### What you will do
Extract every line from the records below that contains the word "מפרקים".
▬▬▬
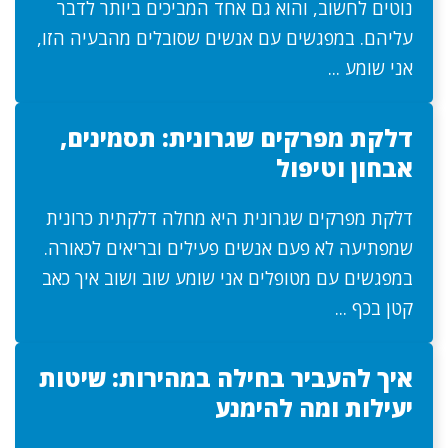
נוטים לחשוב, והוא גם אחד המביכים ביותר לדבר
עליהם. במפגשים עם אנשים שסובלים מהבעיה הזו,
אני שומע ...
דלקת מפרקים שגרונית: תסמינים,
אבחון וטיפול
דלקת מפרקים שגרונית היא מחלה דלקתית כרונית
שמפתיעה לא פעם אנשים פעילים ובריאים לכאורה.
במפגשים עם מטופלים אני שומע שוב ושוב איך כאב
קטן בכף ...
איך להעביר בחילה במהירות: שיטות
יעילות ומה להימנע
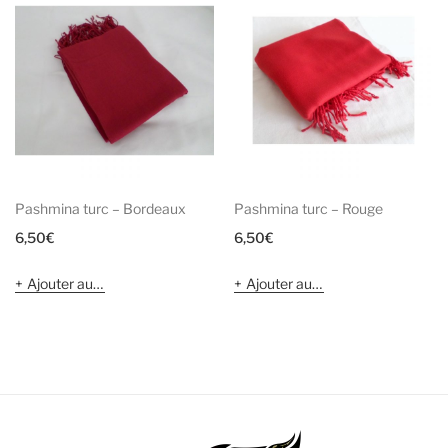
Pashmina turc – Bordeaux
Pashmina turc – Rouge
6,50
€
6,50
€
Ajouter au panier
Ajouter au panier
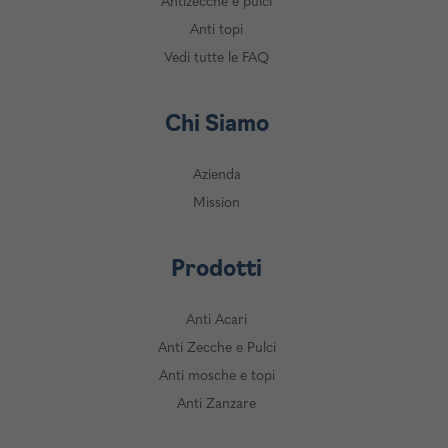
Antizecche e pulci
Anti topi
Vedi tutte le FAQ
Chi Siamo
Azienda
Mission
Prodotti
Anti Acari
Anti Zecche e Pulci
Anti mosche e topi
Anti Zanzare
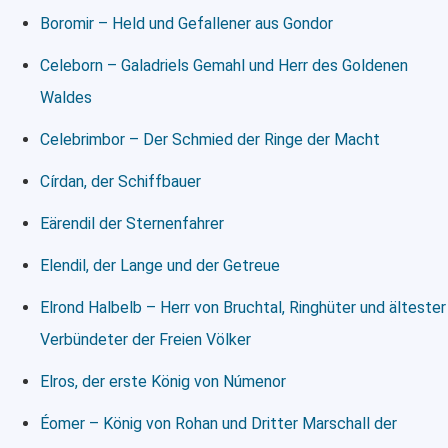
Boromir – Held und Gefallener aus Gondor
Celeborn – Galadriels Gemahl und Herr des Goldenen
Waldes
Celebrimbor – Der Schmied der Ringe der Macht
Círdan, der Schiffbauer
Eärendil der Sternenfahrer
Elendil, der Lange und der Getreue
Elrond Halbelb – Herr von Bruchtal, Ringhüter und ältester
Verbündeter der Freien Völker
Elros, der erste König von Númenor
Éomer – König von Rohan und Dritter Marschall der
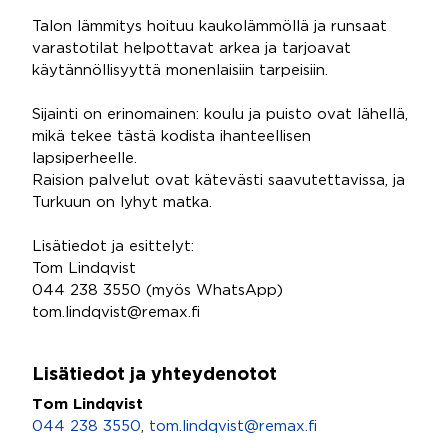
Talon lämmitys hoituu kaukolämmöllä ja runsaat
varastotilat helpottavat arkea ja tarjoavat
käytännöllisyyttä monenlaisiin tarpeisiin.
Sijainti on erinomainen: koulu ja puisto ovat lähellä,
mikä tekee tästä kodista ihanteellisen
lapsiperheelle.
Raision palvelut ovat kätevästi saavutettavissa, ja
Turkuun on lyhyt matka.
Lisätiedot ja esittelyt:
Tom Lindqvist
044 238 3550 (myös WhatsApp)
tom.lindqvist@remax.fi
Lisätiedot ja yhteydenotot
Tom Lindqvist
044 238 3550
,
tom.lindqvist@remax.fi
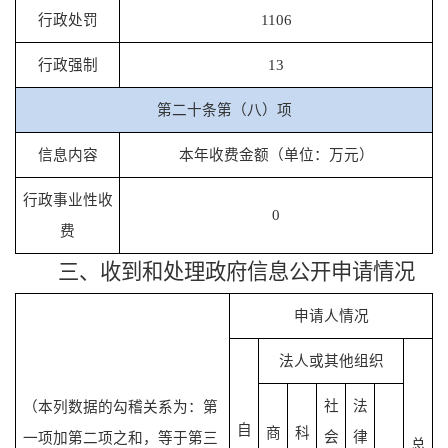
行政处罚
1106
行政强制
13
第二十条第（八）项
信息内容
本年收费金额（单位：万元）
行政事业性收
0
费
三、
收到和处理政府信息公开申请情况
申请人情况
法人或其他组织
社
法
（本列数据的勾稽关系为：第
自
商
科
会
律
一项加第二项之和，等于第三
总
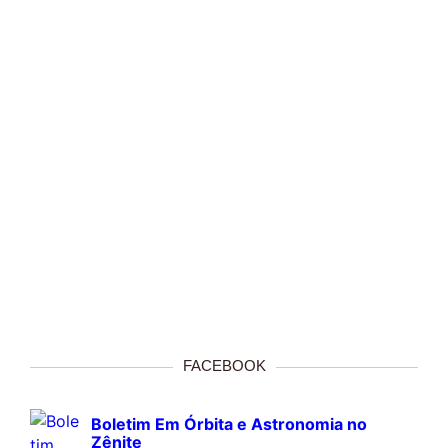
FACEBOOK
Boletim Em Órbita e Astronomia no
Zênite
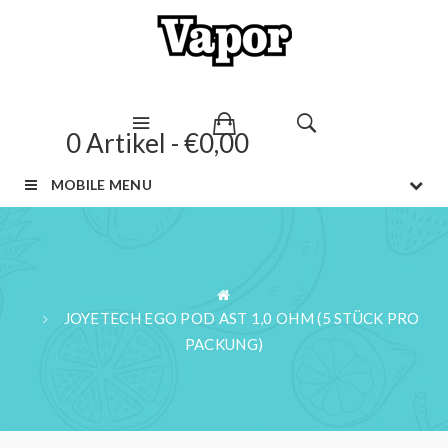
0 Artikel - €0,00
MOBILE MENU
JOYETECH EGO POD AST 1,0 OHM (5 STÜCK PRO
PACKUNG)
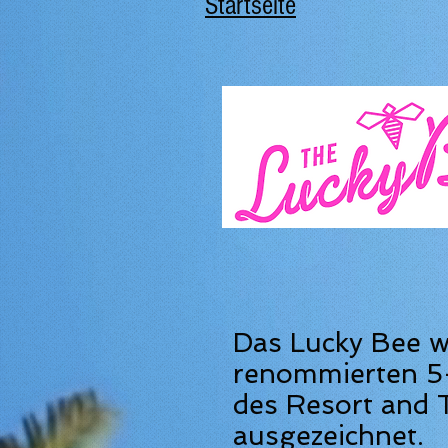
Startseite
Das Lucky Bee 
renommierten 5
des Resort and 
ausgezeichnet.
▬▬▬
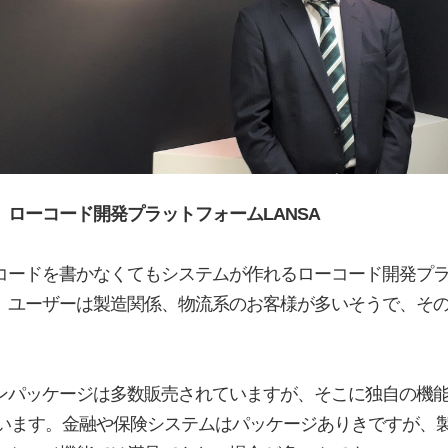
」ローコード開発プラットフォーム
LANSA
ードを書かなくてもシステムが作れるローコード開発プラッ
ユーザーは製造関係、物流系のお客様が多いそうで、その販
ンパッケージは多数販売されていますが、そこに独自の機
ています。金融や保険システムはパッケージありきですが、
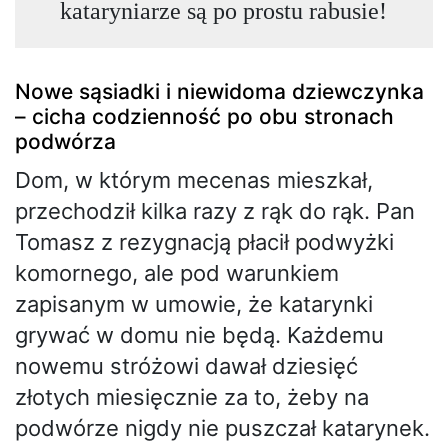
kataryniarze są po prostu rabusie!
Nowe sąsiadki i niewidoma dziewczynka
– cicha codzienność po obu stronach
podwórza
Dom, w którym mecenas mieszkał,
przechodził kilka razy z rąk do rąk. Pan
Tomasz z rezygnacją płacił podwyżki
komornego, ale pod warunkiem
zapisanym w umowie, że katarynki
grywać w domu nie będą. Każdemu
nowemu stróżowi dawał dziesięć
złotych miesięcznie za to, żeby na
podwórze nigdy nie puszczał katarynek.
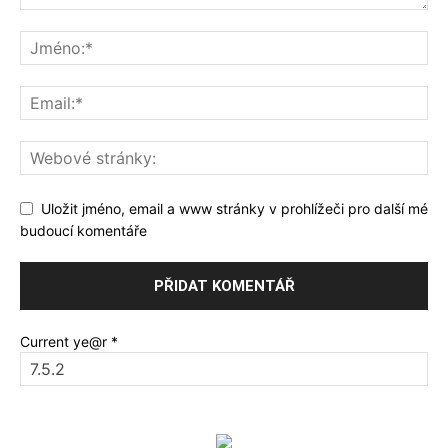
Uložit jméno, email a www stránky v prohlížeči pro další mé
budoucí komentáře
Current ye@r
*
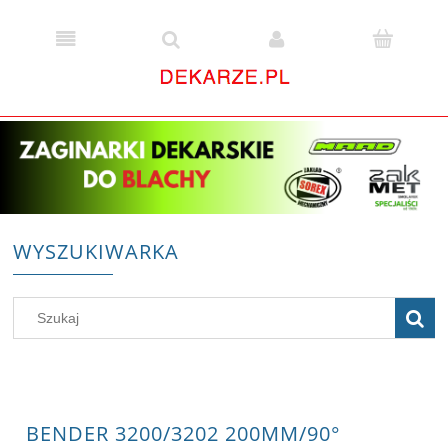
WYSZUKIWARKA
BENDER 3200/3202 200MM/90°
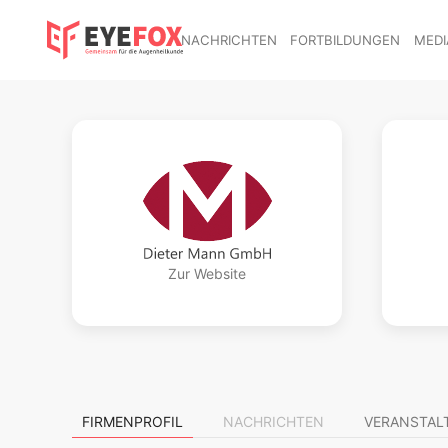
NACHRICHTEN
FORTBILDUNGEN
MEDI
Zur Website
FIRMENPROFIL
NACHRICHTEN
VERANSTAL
▬▬▬
### Result for this exercise
דלקת מפרקים שגרונית: תסמינים,
דלקת מפרקים שגרונית היא מחלה דלקתית כרונית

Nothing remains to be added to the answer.